シャガ(射干)と、ヒメシャガ(姫射干)の違い
シャガ(射干)とヒメシャガ(姫射干)の違い
最初に、シャガとヒメシャガの違いを、一覧表でまとめておきます。
両者の主な違いは、花や草丈の大きさや、花のいろなどになります。
シャガ | ヒメシャガ | |
花期 | 4~5月 | 5~6月 |
花の大きさ | 5~6cm | 4cmほど |
花の色 | 白地に紫と黄の模様 | 薄紫 |
種別 | 常緑多年草 | 葉が枯れる多年草 |
草丈 | 60cm | 30cm以下 |
以下に、シャガとヒメシャガの詳細について述べます。
白地に紫と黄の模様がきれいなシャガ
シャガ(射干、著莪)は、アヤメに似たきれいな花で4~5月に咲きます。
花の大きさは5~6cm、草丈は60cmくらいで、茎から分かれた複数の柄の先に咲き、白の中に、紫と黄色の模様がきれいです。
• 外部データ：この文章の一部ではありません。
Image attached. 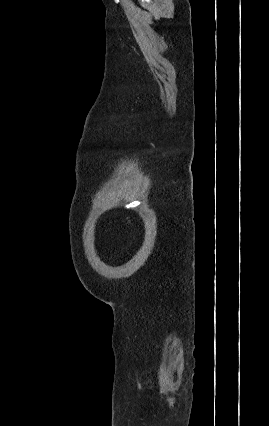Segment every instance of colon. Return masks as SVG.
Instances as JSON below:
<instances>
[{
  "mask_svg": "<svg viewBox=\"0 0 269 426\" xmlns=\"http://www.w3.org/2000/svg\"><path fill=\"white\" fill-rule=\"evenodd\" d=\"M127 223L131 224V219L130 218H127Z\"/></svg>",
  "mask_w": 269,
  "mask_h": 426,
  "instance_id": "1",
  "label": "colon"
}]
</instances>
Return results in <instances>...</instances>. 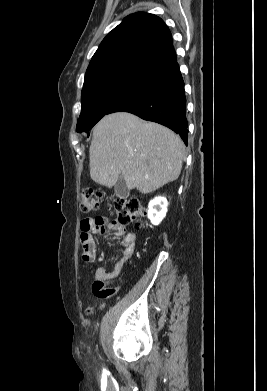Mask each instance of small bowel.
Here are the masks:
<instances>
[{"mask_svg":"<svg viewBox=\"0 0 267 391\" xmlns=\"http://www.w3.org/2000/svg\"><path fill=\"white\" fill-rule=\"evenodd\" d=\"M80 229L82 259L86 262H92L96 256L94 235L110 232L113 240L121 241L122 253L114 269L109 272L103 268H98L95 272V280L92 286L93 293L100 298L108 297L117 291V288H110L109 283L120 277L125 264L133 255L136 234L131 230H126L125 227L118 225L115 221L102 216L83 219Z\"/></svg>","mask_w":267,"mask_h":391,"instance_id":"obj_1","label":"small bowel"}]
</instances>
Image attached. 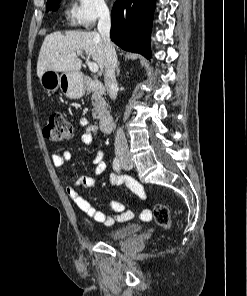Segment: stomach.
Segmentation results:
<instances>
[{"instance_id": "1", "label": "stomach", "mask_w": 247, "mask_h": 296, "mask_svg": "<svg viewBox=\"0 0 247 296\" xmlns=\"http://www.w3.org/2000/svg\"><path fill=\"white\" fill-rule=\"evenodd\" d=\"M39 82L48 93L55 92L58 88L69 98L78 99L83 96V83L78 73L47 70L40 77Z\"/></svg>"}]
</instances>
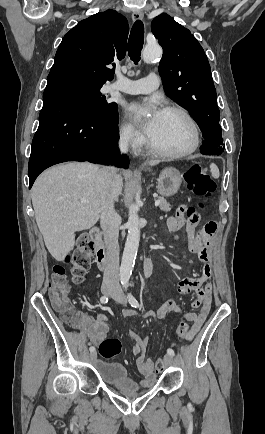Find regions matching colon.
<instances>
[{
    "label": "colon",
    "mask_w": 265,
    "mask_h": 434,
    "mask_svg": "<svg viewBox=\"0 0 265 434\" xmlns=\"http://www.w3.org/2000/svg\"><path fill=\"white\" fill-rule=\"evenodd\" d=\"M184 176L188 190L197 196L210 197L216 191V184L210 173L199 166H191L186 170ZM201 208L202 205L199 204L196 208L191 209L189 214H192L195 210ZM91 260V254L84 251H77L72 255L69 262L73 261L71 270L76 282H82L84 280L85 275L90 269ZM66 273L67 267L63 263L54 265L48 280V292L54 307L60 312V322H73V312L70 303L66 298L68 291ZM177 336L178 338L185 340L190 338L191 329L189 322L183 321L180 323ZM121 348L122 344L118 339L103 340L99 345V353L104 359L110 360L121 352ZM157 360L158 363L156 364V367L157 370L160 371L163 369L164 359L160 356Z\"/></svg>",
    "instance_id": "5ec220e1"
}]
</instances>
この花は、朝開いて夕方には萎(シボ)みますが、たくさんついた蕾がつぎつぎに咲きます。
上から見ると華やかさがわかります。白い3枚が、内花被(ナイカヒ)すなわち花びらです。
いっぽう、 幅広に紫で半円が描かれ、その中に黄色い線状の模様が入ったのが外花被(ガイカヒ)すなわち萼(ガク)です。
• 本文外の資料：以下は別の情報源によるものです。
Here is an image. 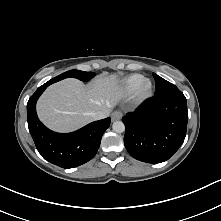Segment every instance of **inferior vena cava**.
<instances>
[{"instance_id": "obj_1", "label": "inferior vena cava", "mask_w": 221, "mask_h": 221, "mask_svg": "<svg viewBox=\"0 0 221 221\" xmlns=\"http://www.w3.org/2000/svg\"><path fill=\"white\" fill-rule=\"evenodd\" d=\"M110 113V109L106 110H98L95 112H92L90 116L92 117L93 120H100L106 118Z\"/></svg>"}]
</instances>
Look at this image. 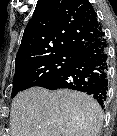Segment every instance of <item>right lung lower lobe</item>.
<instances>
[{"label":"right lung lower lobe","mask_w":117,"mask_h":136,"mask_svg":"<svg viewBox=\"0 0 117 136\" xmlns=\"http://www.w3.org/2000/svg\"><path fill=\"white\" fill-rule=\"evenodd\" d=\"M103 30L58 73L39 84L50 90L67 88L92 95L103 106L108 97L109 58Z\"/></svg>","instance_id":"obj_1"}]
</instances>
すこし見づらいのですが、萼の内側にある、白くて先がヒダのように分かれたものが雌しべ(柱頭)の付属物とのことです。
萼には、白地に紫と黄色の模様がついていて、きれいです。この写真では、雌しべ、雄しべ、は隠れています。(>N<)
花の詳しいことは、松江の花図鑑に書かれています。
横から見ると、それぞれの形がもう少しわかります。花びらも萼も、波打っていて、縁に細かな切れ目がはいっています。
そして、中央にある雌しべは上を向いています。
こちらは、萼に描かれた模様です。すべての花の3枚の萼にこのような模様が描かれています。丹念な自然の営みに驚きます。
シャガの群生と茎・葉
日本のシャガは、3倍体の植物なので種子をつけず、地下茎が伸びて、株を増やします。
中国のシャガには2倍体のものがあり、いろんな種類があるようです。
葉は常緑性で、長さ30~60cm 幅2~3.5cmと細長くて扁平で、光沢のある緑色をしています。
そして、地下茎から延びた葉の根元から上に出た茎から、いくつもの柄を出し、その先に花を咲かせています。
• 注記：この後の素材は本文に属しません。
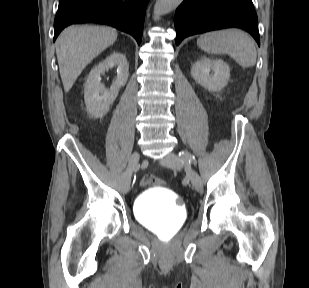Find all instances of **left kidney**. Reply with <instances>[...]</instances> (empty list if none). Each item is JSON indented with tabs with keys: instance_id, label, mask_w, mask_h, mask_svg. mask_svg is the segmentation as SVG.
Here are the masks:
<instances>
[{
	"instance_id": "obj_1",
	"label": "left kidney",
	"mask_w": 309,
	"mask_h": 288,
	"mask_svg": "<svg viewBox=\"0 0 309 288\" xmlns=\"http://www.w3.org/2000/svg\"><path fill=\"white\" fill-rule=\"evenodd\" d=\"M191 76L208 91H220L228 83L230 68L222 59L202 57L193 64Z\"/></svg>"
}]
</instances>
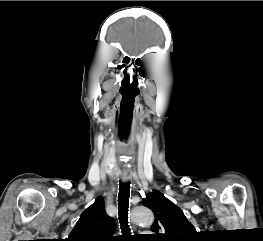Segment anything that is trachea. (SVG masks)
I'll use <instances>...</instances> for the list:
<instances>
[{
  "label": "trachea",
  "instance_id": "trachea-1",
  "mask_svg": "<svg viewBox=\"0 0 263 241\" xmlns=\"http://www.w3.org/2000/svg\"><path fill=\"white\" fill-rule=\"evenodd\" d=\"M130 197V182L119 184L118 206H119V223L123 236L121 239H128L130 235V228L128 225V208Z\"/></svg>",
  "mask_w": 263,
  "mask_h": 241
}]
</instances>
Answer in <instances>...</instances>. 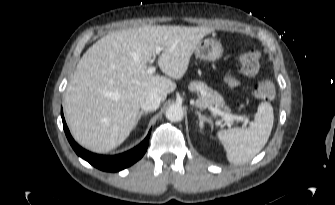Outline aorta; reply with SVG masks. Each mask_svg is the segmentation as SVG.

たくさんの株が生えているところでは、花も沢山咲いています。
一つ一つの花は小さいのですが、たくさんついているので、賑やかで見栄えがします。
近縁種のヒメシャガ(姫射干)
シャガに似ていますが、全体に小さいことから、ヒメシャガと名づけられました。
シャガが、白地に模様が入っているのに対して、全体が薄紫で、白や黄の模様が入っています。
ヒメシャガの花期は5~6月で、シャガより遅く咲き出します。
花の直径は4cmほどで、花茎に薄紫色の花を2~3個咲かせます。
外花被片の中央は白色く、紫色のすじと黄色の斑紋があり、とさか状の突起が見られます。
花の後につく実は蒴果で、直径8mmの球状になります。
葉は、長さ20~40cm 幅5~15mmと細長く、冬には枯れます。
草丈は30cm以下で、シャガの60cmにくらべて小さくなります。
ヒメシャガ(姫射干)は、北海道西南部以南に分布するアヤメ科アヤメ属の多年草です。
学名は、Iris gracilipes A. Gray
シャガの基本情報・花言葉
シャガは、中国東部やミャンマーが原産で、アヤメ科アヤメ属の常緑多年草です。
日本へは古い時代に帰化したと言われ、本州から九州に分布すると言われます。
シャガ(射干)の名前については、もともと射干はヒオウギを意味する漢名だったとのことですが、音読みしてこの花に用いられるようになったようです。別名は、コチョウカ(胡蝶花)。
学名は、Iris japonica
英名は、Fringed iris、Crested iris
花期は4~5月で、大きさは5~6cm、茎から分かれた複数の柄の先に咲き、白の中に、紫と黄色の模様がついた外花被がきれいです。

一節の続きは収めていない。